Voltando ao roteiro de Wentworth e a questão da nossa sede de violência, India me lembrou muito a personagem Carrie, aquela mesma do filme do De Palma baseado no romance do Stephen King. Com problemas de relacionamento com a mãe e sofrendo bullying na escola, India fecha-se mais ainda quando o pai morre. Só de olharmos para ela, percebemos que há ali uma quantidade enorme de energia negativa prestes a explodir. Assim como Carrie exorcizou seus demônios pessoais (e evocou outros tantos) após a humilhação sofrida no baile de formatura, India encontra sua válvula de escape após conhecer o tio, Charles Stoker, no dia do funeral do pai. Charles, que é interpretado muitíssimo bem pelo ator Matthew Goode (o Ozymandias, do Watchmen), é um homem bonito e sedutor que, assim como India descobrirá após uma visita mórbida ao sótão da própria casa, não tem o menor problema em eliminar aqueles que colocam-se em seu caminho. Mais do que isso, ele demonstra um certo prazer em realizar atos de crueldade.

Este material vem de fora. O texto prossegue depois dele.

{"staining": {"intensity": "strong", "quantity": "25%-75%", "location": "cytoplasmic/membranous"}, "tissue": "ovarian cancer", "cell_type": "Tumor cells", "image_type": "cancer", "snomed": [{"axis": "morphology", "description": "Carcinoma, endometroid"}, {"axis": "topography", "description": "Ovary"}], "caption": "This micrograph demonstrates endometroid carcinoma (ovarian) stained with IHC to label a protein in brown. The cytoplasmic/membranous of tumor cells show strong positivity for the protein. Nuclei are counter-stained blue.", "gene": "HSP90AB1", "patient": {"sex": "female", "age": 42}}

Segredos de Sangue - Cena 3

Segredos de Sangue sugere que querer matar aquela pessoa que lhe enchem o saco todo dia no serviço ou na escola não é lá algo tão anormal assim. Em sua cena mais polêmica e significativa, India, que acabara de presenciar Charles cometendo um assassinato, pode ser vista contorcendo-se, nua, encolhida no canto do banheiro. A câmera de wook Park vai descendo, acompanhando o jato de água do chuveiro, e revela que a personagem, na verdade, não estava exatamente chorando, se é que vocês me entendem. Nesse momento, estabelece-se uma relação de cumplicidade entre personagem e espectador, pois vemos que India, assim como nós, sentiu um prazer orgásmico ao ver um daqueles típicos brutamontes retardados do colegial encontrarem aquilo que merecem. O brutamontes, claro, poderia ser qualquer um dos párias que somos obrigados a suportar diariamente, inclusive os já referidos motoqueiros navalhas. India não escolheu odiar esses sujeitos, isso simplesmente foi sendo construído dentro dela, dia após dia, humilhação após humilhação. Obviamente, ela poderia escolher o outro caminho, o da paciência, da aceitação e da benevolência, mas é justamente quando ela opta por fazer aquilo que a maioria de nós tem vontade de fazer e não pode que o filme torna-se uma experiência quase terapêutica. Empatia pouca é bobagem. Completando nossas fantasias anarquistas, Wentworth ainda reserva para o final um acerto de contas entre essa violência pura e a lei, quando a personagem, de volta à cena que abre o filme, tem um papo “carinhoso” com um policial que, algumas cenas antes, havia tratado-a com arrogância.

O único ponto negativo de Segredos de Sangue é a participação pífia da Nikole Kidman que, para variar, não consegue disfarçar a apatia que, aparentemente, ela sente pela profissão. De resto, é um filme digno da ótima filmografia do wook Park, com poucas mas memoráveis cenas de violência que fazem bem para os olhos e para nossa sanidade mental. Convenhamos, se não podemos nos livrar (e nem queremos, diga-se de passagem) desse nosso lado violento, que ele seja extravasado através da arte, certo?